Why Pre-engineered Metal Buildings are the Smart Choice
Steel has long been the preferred choice for commercial, industrial, agricultural, and institutional construction.
Because steel is inorganic, prefab steel buildings offer many advantages over an organic building material like wood.
1. Steel is consistent.
Nature, while endlessly beautiful, creates organic materials which are endlessly variable and unique. But such inconsistency does not make the best building material.
No two species of wood are exactly alike in strength. No two trees of the same species are even precisely alike. Its species, age, growing conditions, region, climate, rainfall, soil, insects, diseases, and many other variables affect the tree’s strength.
Manufactured to precise tolerances governed by strict national industry standards, steel is predictable and reliable. Every steel component of a given gauge compares exactly to all the other members just like it. Its strength characteristics are known and precise.
Pre-engineered steel buildings take full advantage of this predictability and stability. New engineering software quickly and efficiently designs structures to meet or exceed all local building codes— with the least amount of steel possible.

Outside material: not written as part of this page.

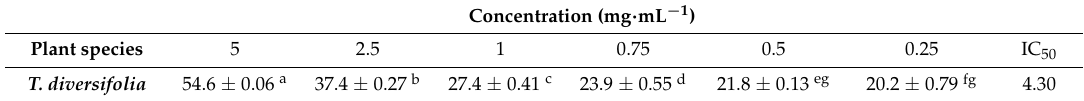
Table 10. %AA values of the essential oil of the leaves of T. diversifolia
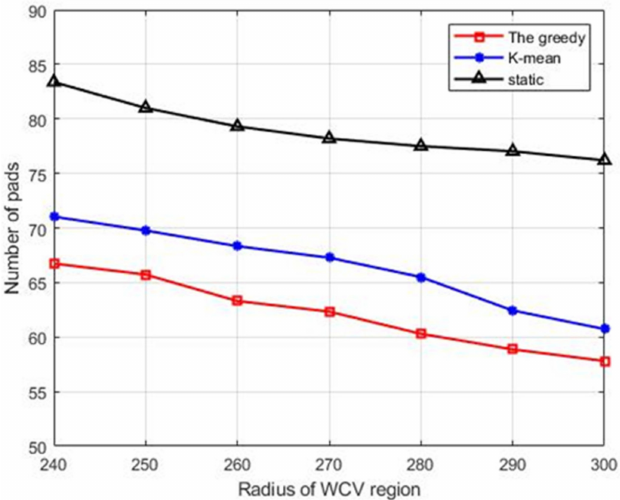
Figure 10. Comparison of the number of pads when the radius of the WCV region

That makes not only a strong structure, but also an affordable one.
2. Steel is faster.
Because inorganic steel is so much stronger than wood, it requires far fewer structural pieces to construct a stronger frame. While wood framing must typically be built 16-24 inches on center, prefabricated steel buildings normally place primary framing members 20-25 feet on center.
In addition, since all the steel components are cut, welded, drilled, and marked at the factory, the framing arrives ready to assemble. When lumber arrives at a wood construction site, it is examined piece by piece. The worst pieces are culled out. Then all the lumber must be measured and sawed to length— a time-consuming process.
Typically, a pre-engineered steel building slashes 33% off construction time.
3. Steel is stable.
Organic wood changes shape as humidity levels vary. It warps, bows, twists, shrinks, splits, rots, and moves as moisture content changes. Nails start to pop out. Framing loosens. Corners are no longer straight. Doors and windows start to stick. Floors begin to creak. Overhead doorframes and rooflines sag. The building becomes drafty.
Steel is inorganic and unaffected by changing moisture. Pre-engineered steel structures remain straight, strong, attractive, and tight for decades longer than wood structures.
4. Steel is termite-resistant.
Termites, wood ants, mice, and rats love to gnaw on tasty organic wood. But what creepy critter can make a meal of steel?
5. Steel is mold-resistant.
Since termites are not an issue for steel buildings, the framing need not be treated with strong chemical termicides as with wood framing. This eliminates an indoor pollutant. Chemically-sensitive people often prefer steel framing.
Not only are insects and vermin attracted to wood, so are mold, mildew, and other fungi. Mold actually feeds on organic material— especially moist organic material. The air-borne spores produced by mold play havoc with anyone with sensitive allergies, asthma, or other lung conditions.
Steel is inorganic, so it does not support mold or any other growths.
6. Steel is fire-resistant.
The third most likely place for a structural fire to start is within the framing.
Wood ignites easily and readily adds fuel to a fire. Incombustible steel will not ignite in a structural fire, nor does it add fuel to a burning building.
7. Steel is resistant to lightning damage.
Organic wood is a poor conductor of electricity. Lumber’s resistance to current is so strong, lightning striking wood often flashes out to harm nearby objects or people. That is why it is so dangerous to stand beneath a tree in a thunderstorm.
Steel is a fantastic conductor of electricity. In a properly grounded steel building, lightning follows the framing, passing safely into the ground.